## To-do item:
Copied exactly and without pictures, the lines from the beginning of the entries through the one that holds "世界で活躍している人は，勉強漬けだった" should form the entire reply.

--- Entries supplied ---

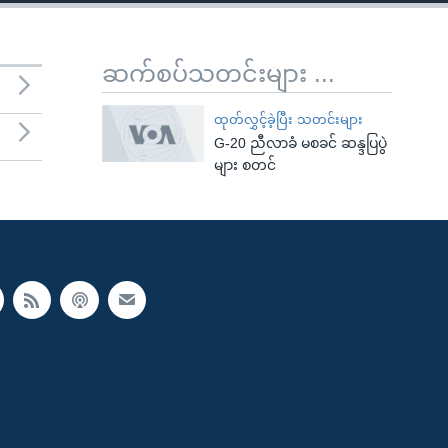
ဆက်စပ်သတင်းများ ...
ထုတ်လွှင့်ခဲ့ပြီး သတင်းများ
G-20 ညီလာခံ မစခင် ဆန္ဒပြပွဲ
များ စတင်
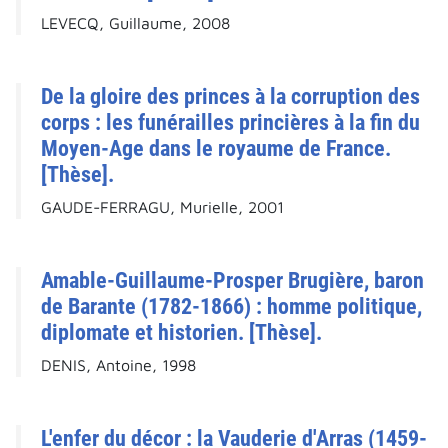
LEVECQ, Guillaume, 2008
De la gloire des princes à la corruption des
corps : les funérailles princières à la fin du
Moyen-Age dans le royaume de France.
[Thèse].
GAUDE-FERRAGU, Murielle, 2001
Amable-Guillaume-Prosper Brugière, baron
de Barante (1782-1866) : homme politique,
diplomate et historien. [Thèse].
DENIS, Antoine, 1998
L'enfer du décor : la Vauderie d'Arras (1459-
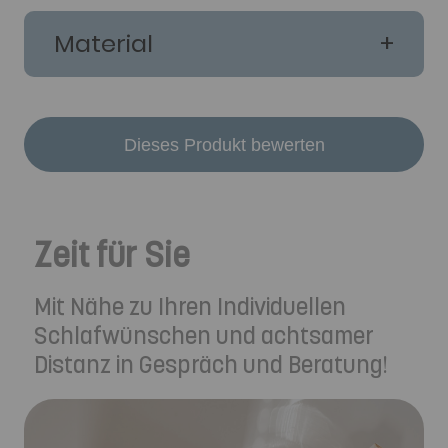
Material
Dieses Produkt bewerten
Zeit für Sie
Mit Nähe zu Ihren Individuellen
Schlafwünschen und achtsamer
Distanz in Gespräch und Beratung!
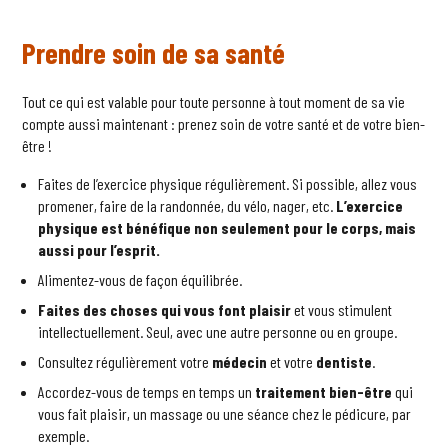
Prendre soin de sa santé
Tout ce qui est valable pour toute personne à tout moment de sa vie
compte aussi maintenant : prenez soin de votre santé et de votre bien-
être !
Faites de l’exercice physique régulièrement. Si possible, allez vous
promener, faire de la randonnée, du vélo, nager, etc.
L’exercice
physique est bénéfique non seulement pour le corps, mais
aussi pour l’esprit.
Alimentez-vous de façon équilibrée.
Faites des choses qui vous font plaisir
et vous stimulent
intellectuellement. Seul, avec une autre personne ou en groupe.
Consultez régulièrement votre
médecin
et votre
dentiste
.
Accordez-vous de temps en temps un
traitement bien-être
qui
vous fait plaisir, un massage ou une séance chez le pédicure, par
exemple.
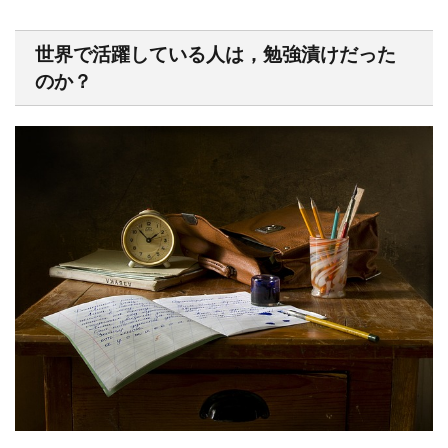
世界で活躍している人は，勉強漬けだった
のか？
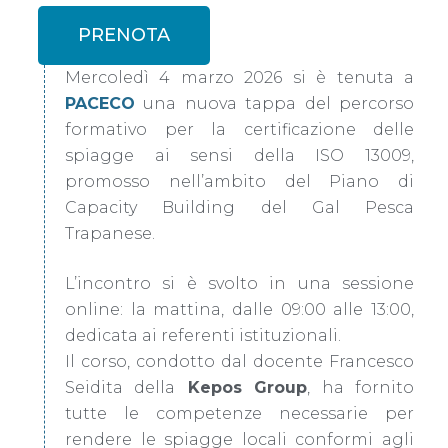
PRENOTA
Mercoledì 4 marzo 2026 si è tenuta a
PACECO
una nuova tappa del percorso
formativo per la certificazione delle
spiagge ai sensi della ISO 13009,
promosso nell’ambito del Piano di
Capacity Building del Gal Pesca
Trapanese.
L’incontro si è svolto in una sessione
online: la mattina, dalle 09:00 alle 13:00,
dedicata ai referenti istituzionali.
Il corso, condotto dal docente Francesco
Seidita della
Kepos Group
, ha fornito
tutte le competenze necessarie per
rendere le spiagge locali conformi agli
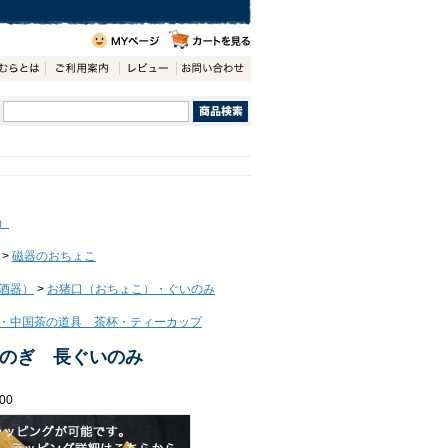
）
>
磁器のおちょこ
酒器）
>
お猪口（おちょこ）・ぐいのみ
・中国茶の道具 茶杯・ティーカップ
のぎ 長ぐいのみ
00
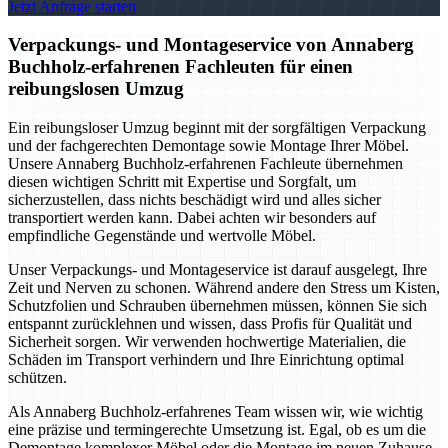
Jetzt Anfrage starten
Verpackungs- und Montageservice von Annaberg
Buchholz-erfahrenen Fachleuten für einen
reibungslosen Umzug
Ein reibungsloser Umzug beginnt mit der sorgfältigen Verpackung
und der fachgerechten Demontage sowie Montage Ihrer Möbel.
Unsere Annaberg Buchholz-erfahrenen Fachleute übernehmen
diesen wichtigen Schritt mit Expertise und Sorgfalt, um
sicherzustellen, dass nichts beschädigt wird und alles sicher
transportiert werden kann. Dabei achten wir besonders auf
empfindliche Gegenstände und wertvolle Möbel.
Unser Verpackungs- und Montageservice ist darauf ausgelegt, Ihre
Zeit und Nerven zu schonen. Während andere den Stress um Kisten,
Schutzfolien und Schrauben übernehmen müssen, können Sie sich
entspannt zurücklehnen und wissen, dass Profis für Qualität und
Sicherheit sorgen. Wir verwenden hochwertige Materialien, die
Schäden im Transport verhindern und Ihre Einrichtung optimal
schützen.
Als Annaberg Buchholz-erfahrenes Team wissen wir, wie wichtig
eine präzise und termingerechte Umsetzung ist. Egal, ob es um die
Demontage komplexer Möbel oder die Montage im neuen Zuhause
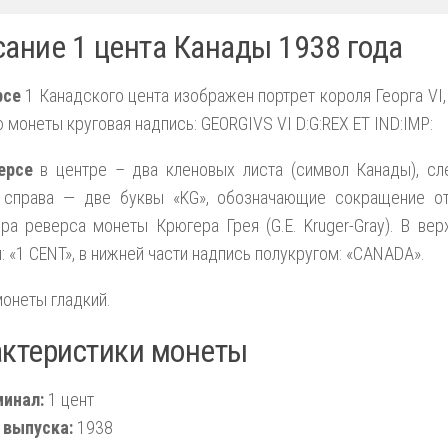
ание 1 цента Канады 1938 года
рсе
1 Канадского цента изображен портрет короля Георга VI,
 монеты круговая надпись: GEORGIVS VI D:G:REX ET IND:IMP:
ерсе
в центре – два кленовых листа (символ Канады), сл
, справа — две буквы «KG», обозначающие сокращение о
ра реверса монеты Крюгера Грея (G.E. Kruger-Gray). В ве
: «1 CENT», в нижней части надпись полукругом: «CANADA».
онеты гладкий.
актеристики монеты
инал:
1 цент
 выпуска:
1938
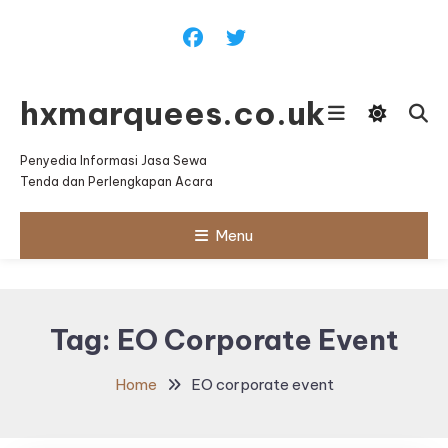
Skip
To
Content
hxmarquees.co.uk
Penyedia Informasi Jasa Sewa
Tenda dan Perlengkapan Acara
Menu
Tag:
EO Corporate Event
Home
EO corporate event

---

## Answer below:
ဆက်စပ်သတင်းများ ...
ထုတ်လွှင့်ခဲ့ပြီး သတင်းများ
G-20 ညီလာခံ မစခင် ဆန္ဒပြပွဲ
များ စတင်
LEVECQ, Guillaume, 2008
De la gloire des princes à la corruption des
corps : les funérailles princières à la fin du
Moyen-Age dans le royaume de France.
[Thèse].
GAUDE-FERRAGU, Murielle, 2001
Amable-Guillaume-Prosper Brugière, baron
de Barante (1782-1866) : homme politique,
diplomate et historien. [Thèse].
DENIS, Antoine, 1998
L'enfer du décor : la Vauderie d'Arras (1459-
Material
Dieses Produkt bewerten
Zeit für Sie
Mit Nähe zu Ihren Individuellen
Schlafwünschen und achtsamer
Distanz in Gespräch und Beratung!
Prendre soin de sa santé
Tout ce qui est valable pour toute personne à tout moment de sa vie
compte aussi maintenant : prenez soin de votre santé et de votre bien-
être !
Faites de l’exercice physique régulièrement. Si possible, allez vous
promener, faire de la randonnée, du vélo, nager, etc.
L’exercice
physique est bénéfique non seulement pour le corps, mais
aussi pour l’esprit.
Alimentez-vous de façon équilibrée.
Faites des choses qui vous font plaisir
et vous stimulent
intellectuellement. Seul, avec une autre personne ou en groupe.
Consultez régulièrement votre
médecin
et votre
dentiste
.
Accordez-vous de temps en temps un
traitement bien-être
qui
vous fait plaisir, un massage ou une séance chez le pédicure, par
exemple.
世界で活躍している人は，勉強漬けだった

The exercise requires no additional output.